Please reproduce the full set of data below exactly.

[The data]

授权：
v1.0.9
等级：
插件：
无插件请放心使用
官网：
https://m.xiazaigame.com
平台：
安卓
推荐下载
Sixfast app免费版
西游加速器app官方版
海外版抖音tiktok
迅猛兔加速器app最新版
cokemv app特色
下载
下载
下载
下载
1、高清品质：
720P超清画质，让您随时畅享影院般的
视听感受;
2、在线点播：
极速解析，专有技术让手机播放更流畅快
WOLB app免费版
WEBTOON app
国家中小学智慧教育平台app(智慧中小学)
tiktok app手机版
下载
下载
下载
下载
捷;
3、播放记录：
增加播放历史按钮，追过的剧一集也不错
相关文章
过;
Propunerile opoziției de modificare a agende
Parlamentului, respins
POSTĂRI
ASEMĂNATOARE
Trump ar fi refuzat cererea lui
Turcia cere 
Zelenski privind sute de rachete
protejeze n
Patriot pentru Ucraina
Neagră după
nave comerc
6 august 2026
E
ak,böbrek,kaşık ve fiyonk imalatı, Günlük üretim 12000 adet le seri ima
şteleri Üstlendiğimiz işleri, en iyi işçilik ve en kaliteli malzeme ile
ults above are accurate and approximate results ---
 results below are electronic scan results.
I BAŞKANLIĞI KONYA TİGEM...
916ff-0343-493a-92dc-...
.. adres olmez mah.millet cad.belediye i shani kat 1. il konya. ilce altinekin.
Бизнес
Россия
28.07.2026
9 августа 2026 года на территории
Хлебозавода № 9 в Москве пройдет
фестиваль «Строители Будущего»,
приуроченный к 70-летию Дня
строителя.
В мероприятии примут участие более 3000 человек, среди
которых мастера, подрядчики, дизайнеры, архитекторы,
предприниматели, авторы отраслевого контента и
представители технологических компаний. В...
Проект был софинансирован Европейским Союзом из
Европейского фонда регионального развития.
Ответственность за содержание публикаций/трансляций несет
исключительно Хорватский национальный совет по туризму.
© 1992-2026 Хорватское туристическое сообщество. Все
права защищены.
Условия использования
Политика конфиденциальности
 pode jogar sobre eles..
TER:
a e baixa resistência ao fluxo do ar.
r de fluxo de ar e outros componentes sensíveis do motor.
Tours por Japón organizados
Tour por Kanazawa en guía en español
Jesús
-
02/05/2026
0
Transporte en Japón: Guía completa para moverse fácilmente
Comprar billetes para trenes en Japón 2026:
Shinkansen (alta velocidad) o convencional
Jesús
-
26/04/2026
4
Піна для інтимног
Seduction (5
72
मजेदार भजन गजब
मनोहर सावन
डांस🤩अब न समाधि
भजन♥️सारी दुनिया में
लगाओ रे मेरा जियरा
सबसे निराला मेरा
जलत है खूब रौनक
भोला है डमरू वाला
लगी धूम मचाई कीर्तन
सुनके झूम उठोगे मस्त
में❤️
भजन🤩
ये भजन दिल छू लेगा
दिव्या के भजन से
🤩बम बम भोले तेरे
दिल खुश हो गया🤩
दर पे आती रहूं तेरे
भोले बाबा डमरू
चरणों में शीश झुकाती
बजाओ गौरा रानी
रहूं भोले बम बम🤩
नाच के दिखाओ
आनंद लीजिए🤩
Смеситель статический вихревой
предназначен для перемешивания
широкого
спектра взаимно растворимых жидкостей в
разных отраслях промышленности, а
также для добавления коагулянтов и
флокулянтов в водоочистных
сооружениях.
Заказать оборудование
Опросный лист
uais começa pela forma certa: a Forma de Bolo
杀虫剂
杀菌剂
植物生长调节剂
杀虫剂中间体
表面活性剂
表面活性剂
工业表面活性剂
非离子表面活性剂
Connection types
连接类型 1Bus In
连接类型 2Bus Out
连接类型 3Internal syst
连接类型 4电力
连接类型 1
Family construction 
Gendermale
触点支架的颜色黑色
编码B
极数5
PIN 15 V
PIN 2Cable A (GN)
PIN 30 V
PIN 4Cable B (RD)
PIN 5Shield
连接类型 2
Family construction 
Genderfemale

[/The data]

Response area →
授权：
v1.0.9
等级：
插件：
无插件请放心使用
官网：
https://m.xiazaigame.com
平台：
安卓
推荐下载
Sixfast app免费版
西游加速器app官方版
海外版抖音tiktok
迅猛兔加速器app最新版
cokemv app特色
下载
下载
下载
下载
1、高清品质：
720P超清画质，让您随时畅享影院般的
视听感受;
2、在线点播：
极速解析，专有技术让手机播放更流畅快
WOLB app免费版
WEBTOON app
国家中小学智慧教育平台app(智慧中小学)
tiktok app手机版
下载
下载
下载
下载
捷;
3、播放记录：
增加播放历史按钮，追过的剧一集也不错
相关文章
过;
Propunerile opoziției de modificare a agende
Parlamentului, respins
POSTĂRI
ASEMĂNATOARE
Trump ar fi refuzat cererea lui
Turcia cere 
Zelenski privind sute de rachete
protejeze n
Patriot pentru Ucraina
Neagră după
nave comerc
6 august 2026
E
ak,böbrek,kaşık ve fiyonk imalatı, Günlük üretim 12000 adet le seri ima
şteleri Üstlendiğimiz işleri, en iyi işçilik ve en kaliteli malzeme ile
ults above are accurate and approximate results ---
 results below are electronic scan results.
I BAŞKANLIĞI KONYA TİGEM...
916ff-0343-493a-92dc-...
.. adres olmez mah.millet cad.belediye i shani kat 1. il konya. ilce altinekin.
Бизнес
Россия
28.07.2026
9 августа 2026 года на территории
Хлебозавода № 9 в Москве пройдет
фестиваль «Строители Будущего»,
приуроченный к 70-летию Дня
строителя.
В мероприятии примут участие более 3000 человек, среди
которых мастера, подрядчики, дизайнеры, архитекторы,
предприниматели, авторы отраслевого контента и
представители технологических компаний. В...
Проект был софинансирован Европейским Союзом из
Европейского фонда регионального развития.
Ответственность за содержание публикаций/трансляций несет
исключительно Хорватский национальный совет по туризму.
© 1992-2026 Хорватское туристическое сообщество. Все
права защищены.
Условия использования
Политика конфиденциальности
 pode jogar sobre eles..
TER:
a e baixa resistência ao fluxo do ar.
r de fluxo de ar e outros componentes sensíveis do motor.
Tours por Japón organizados
Tour por Kanazawa en guía en español
Jesús
-
02/05/2026
0
Transporte en Japón: Guía completa para moverse fácilmente
Comprar billetes para trenes en Japón 2026:
Shinkansen (alta velocidad) o convencional
Jesús
-
26/04/2026
4
Піна для інтимног
Seduction (5
72
मजेदार भजन गजब
मनोहर सावन
डांस🤩अब न समाधि
भजन♥️सारी दुनिया में
लगाओ रे मेरा जियरा
सबसे निराला मेरा
जलत है खूब रौनक
भोला है डमरू वाला
लगी धूम मचाई कीर्तन
सुनके झूम उठोगे मस्त
में❤️
भजन🤩
ये भजन दिल छू लेगा
दिव्या के भजन से
🤩बम बम भोले तेरे
दिल खुश हो गया🤩
दर पे आती रहूं तेरे
भोले बाबा डमरू
चरणों में शीश झुकाती
बजाओ गौरा रानी
रहूं भोले बम बम🤩
नाच के दिखाओ
आनंद लीजिए🤩
Смеситель статический вихревой
предназначен для перемешивания
широкого
спектра взаимно растворимых жидкостей в
разных отраслях промышленности, а
также для добавления коагулянтов и
флокулянтов в водоочистных
сооружениях.
Заказать оборудование
Опросный лист
uais começa pela forma certa: a Forma de Bolo
杀虫剂
杀菌剂
植物生长调节剂
杀虫剂中间体
表面活性剂
表面活性剂
工业表面活性剂
非离子表面活性剂
Connection types
连接类型 1Bus In
连接类型 2Bus Out
连接类型 3Internal syst
连接类型 4电力
连接类型 1
Family construction 
Gendermale
触点支架的颜色黑色
编码B
极数5
PIN 15 V
PIN 2Cable A (GN)
PIN 30 V
PIN 4Cable B (RD)
PIN 5Shield
连接类型 2
Family construction 
Genderfemale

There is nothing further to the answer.